Although this is now familiar to us in the form of the prevailing woke ideology, the true origins of this attack can be traced to the early part of the 20th century (and, indeed, earlier); but the campaign of grievance and civilisational self-hatred has in recent decades usurped our intellectual traditions to become the dominant mode of Western thought.

In his 2004 book England and the Need for Nations, the British philosopher Roger Scruton termed the rising liberal ideology of self-contempt as oikophobia. The Ancient Greek word for home is oikos; and thus oikophobia, Scruton wrote, is “(stretching the Greek a little) the repudiation of inheritance and home”. It manifests as a consolidated, wide-spanning offensive against the historical, theological, literary, legal and social inheritance that formed the modern West.

The intellectual engine driving oikophobia is a set of ‘critical theories’ that seek to deconstruct (simply: attack) our history, our justice system, our political traditions, and so forth. The essential pillars of our civilisation are smeared by the Left’s creedal oppressor-victim narrative – a simplistic, catch-all lens through which some powerful group is claimed to have exploited and repressed some weaker group. By the lights of this Manichean and warped rubric, the very essence of Western society is castigated as irredeemably wicked.

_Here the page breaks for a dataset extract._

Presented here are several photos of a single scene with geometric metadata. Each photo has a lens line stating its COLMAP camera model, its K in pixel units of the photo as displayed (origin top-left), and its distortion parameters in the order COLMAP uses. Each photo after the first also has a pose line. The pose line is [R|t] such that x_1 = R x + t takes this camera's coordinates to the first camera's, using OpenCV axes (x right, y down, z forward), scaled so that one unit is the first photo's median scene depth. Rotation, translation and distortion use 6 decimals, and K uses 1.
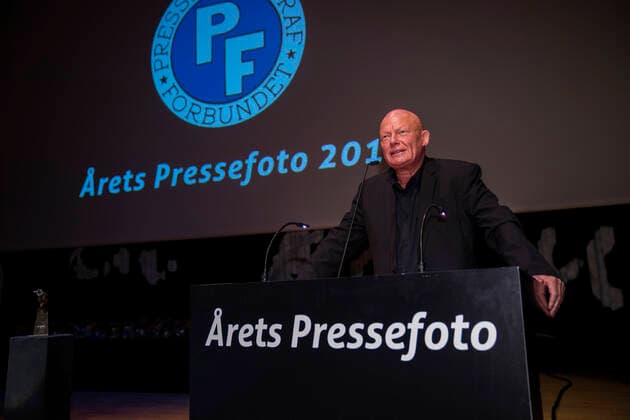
lens RADIAL K [[558.9, 0, 315.0], [0, 558.9, 210.0], [0, 0, 1]] dist [0.002596, -0.000223]
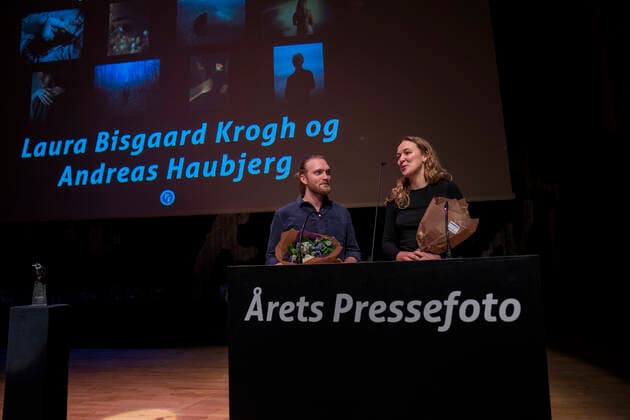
lens RADIAL K [[436.2, 0, 315.0], [0, 436.2, 210.0], [0, 0, 1]] dist [-0.068465, 0.000855]
pose [[0.973451, 0.031669, 0.226692, -0.160389], [-0.037680, 0.999042, 0.022239, -0.001098], [-0.225771, -0.030190, 0.973713, 0.081947]]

As Scruton observed: “Oikophobia is a stage through which the adolescent mind normally passes. But it is a stage in which some people — the intellectuals especially — tend to become arrested. As George Orwell pointed out, intellectuals on the Left are especially prone to it, and this has often made them willing agents of foreign powers.” Hence, the tedious political activism that was formerly confined to the university campus has now been propagated across Western institutions and corporations. Indeed, the touted ‘grown-ups’ in the West are now largely liberal oikophobes, educated at elite universities that serve, as the conservative historian Niall Ferguson has argued, to transmit civilisational self-contempt in place of the classical Western inheritance.

Scruton observed that the Left’s oikophobic movement was cultivated in Western universities over decades. It was propelled especially by the Frankfurt School, a Left-wing academic circle that originated in the Weimar Republic of the interwar period. Critically, its founding thinkers moved to American universities during the 1930s, within which they exerted a profound and lasting influence.

Writers such as Theodor Adorno, Jürgen Habermas and Herbert Marcuse decried the institutions and the very structure of Western civilisation as inherently oppressive. Although now obscure, these thinkers guided the thought of important – and vastly overrated – Left-wing giants of the late 20th century such as Michel Foucault and Jacques Derrida, who in turn formed the modern Left-wing intellectual paradigm. The Frankfurt School thus began a surreptitious and longstanding war against the foundations of Western civilisation from inside its finest academic institutions.